Enhanced bactericidal activity of brucite through partial copper substitution

Abstract

Brucite Mg(OH)₂ belongs to a family of two-dimensional compounds with a CdI₂-type structure built up from layers of edge-sharing octahedra delineating 2D galleries. In the current study, nanometer-sized platelets of copper substituted Mg(OH)₂ were prepared by co-precipitation at room temperature in mixed alkaline (NaOH/Na₂CO₃) medium. Very weak substitution of a few hydroxyl ions by carbonate groups was highlighted at first by infrared spectroscopy and then quantified by thermogravimetric (TG) and mass spectrometric (MS) evolved gas analyses. The presence in a very low amount of water molecules in the galleries induces disorder in the stacking of layers of edge-sharing octahedra along the c-axis. The dehydration of the hydroxides taking place below 225 °C preserves the brucite-type structure of the samples while suppressing the stacking disorder.
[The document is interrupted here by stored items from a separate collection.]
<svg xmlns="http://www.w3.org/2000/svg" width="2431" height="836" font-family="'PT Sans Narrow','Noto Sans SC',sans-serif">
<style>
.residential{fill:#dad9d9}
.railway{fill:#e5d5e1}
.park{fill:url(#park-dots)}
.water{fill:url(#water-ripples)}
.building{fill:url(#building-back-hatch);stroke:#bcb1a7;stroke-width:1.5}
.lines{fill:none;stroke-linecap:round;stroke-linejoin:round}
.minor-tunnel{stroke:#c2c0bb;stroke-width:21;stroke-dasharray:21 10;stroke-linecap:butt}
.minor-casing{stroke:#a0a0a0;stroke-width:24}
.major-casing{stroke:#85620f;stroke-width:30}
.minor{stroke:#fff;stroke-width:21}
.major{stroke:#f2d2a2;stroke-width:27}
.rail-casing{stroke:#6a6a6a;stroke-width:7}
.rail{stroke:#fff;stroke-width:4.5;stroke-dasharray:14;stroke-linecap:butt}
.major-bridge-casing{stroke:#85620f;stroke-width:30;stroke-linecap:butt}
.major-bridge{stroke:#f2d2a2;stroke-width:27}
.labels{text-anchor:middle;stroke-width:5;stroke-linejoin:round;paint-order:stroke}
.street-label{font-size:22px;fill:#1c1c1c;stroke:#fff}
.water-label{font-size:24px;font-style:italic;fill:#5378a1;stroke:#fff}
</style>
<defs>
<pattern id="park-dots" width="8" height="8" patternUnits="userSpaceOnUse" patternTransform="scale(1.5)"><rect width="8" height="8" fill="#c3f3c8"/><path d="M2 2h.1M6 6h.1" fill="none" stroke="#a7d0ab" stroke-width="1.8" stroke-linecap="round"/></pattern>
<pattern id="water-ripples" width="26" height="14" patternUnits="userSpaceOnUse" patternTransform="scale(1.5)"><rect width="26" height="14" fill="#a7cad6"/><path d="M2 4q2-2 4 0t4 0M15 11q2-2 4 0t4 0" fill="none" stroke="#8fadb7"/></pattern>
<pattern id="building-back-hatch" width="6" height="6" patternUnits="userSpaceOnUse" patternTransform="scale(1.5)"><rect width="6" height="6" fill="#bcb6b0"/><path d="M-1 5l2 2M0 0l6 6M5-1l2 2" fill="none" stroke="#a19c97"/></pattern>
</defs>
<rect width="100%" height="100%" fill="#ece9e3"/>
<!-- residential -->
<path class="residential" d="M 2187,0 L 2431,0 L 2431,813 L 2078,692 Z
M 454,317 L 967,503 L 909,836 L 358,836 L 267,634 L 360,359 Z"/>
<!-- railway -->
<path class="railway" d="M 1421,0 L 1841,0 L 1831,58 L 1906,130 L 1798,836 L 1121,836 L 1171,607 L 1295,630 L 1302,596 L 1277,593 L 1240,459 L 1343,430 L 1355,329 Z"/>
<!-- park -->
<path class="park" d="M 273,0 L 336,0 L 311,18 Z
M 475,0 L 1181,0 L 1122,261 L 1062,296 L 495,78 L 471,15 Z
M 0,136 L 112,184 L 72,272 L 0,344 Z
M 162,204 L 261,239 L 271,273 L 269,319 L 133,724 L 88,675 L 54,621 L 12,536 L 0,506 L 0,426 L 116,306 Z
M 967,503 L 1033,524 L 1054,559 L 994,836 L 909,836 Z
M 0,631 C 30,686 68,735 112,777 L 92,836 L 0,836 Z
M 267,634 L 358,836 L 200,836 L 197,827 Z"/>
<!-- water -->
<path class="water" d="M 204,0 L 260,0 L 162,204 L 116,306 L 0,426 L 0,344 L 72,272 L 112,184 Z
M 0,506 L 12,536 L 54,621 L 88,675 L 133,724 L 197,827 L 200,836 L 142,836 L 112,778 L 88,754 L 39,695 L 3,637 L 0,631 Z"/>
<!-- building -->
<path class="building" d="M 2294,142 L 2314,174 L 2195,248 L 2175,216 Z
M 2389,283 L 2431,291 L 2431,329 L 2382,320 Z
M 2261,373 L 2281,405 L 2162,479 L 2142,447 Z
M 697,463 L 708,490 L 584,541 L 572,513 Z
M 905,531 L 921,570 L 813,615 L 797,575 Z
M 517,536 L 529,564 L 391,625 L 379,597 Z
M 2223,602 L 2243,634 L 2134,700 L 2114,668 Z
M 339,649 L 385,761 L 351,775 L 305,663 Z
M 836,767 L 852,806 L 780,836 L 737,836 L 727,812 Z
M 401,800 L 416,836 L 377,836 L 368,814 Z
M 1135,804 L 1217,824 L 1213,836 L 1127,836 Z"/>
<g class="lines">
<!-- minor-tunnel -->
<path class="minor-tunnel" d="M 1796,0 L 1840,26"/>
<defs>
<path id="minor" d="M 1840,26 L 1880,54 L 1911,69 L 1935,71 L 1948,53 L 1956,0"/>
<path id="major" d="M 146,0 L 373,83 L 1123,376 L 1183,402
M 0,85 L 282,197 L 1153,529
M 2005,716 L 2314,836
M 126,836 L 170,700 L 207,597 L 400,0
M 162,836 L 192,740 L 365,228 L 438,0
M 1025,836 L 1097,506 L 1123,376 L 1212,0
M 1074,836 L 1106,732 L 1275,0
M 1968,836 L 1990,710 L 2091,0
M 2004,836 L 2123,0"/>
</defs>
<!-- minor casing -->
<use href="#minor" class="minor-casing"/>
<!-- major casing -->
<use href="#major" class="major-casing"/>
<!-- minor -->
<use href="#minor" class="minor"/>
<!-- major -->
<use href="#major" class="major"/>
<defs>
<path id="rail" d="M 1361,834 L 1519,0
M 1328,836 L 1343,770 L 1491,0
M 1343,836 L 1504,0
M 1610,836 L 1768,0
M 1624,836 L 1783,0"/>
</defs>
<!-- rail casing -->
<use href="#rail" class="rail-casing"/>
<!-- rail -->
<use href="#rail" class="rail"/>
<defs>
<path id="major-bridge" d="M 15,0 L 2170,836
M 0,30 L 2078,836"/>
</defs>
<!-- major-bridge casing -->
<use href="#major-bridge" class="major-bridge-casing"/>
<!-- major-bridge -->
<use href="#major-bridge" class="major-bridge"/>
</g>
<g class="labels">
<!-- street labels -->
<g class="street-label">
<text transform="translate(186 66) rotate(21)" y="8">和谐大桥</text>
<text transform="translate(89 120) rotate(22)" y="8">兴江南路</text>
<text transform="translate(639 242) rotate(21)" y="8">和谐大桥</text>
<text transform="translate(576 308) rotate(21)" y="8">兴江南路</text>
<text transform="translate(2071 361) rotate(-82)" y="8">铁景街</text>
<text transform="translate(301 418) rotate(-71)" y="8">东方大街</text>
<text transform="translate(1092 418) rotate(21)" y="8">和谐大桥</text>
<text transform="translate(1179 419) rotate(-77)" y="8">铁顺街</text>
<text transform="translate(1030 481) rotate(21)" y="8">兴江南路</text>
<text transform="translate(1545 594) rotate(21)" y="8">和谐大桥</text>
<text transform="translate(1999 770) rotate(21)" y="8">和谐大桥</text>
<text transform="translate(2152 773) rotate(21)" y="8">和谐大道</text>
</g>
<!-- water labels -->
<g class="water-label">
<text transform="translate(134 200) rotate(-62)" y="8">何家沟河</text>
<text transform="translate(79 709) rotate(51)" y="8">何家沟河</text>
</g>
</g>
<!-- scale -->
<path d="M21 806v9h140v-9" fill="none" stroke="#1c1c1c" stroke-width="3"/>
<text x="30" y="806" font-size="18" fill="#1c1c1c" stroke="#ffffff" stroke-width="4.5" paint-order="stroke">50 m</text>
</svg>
Copper substitution greatly enhances the bactericidal activity of nanometer-sized platelets of brucite against two bacteria frequently involved in healthcare-associated-infections. 10 mol% of cupric ions in Mg(OH)₂ (a copper loading of 0.102 mg mL^-1 in the suspension) were sufficient to induce, after 3 h in contact, 100% and 99.3% reductions in viability of Gram-negative E. coli and Gram-positive S. aureus, respectively (reductions as low as 23% and 48% are reported for the parent compound Mg(OH)₂ in the same conditions). A good compromise between fast bactericidal kinetics and a high reduction in viability is reached by the 15 mol% copper-substituted Mg(OH)₂ hydroxide. Its use gives the opportunity to five-fold reduce the copper loading of the bactericidal agent while being at least equally or even more efficient compared to the conventional CuO (a Cu loading of 0.799 mg mL^-1 and 0.154 mg mL^-1 in the suspension of CuO and 15 mol% copper substituted Mg(OH)₂ particles, respectively).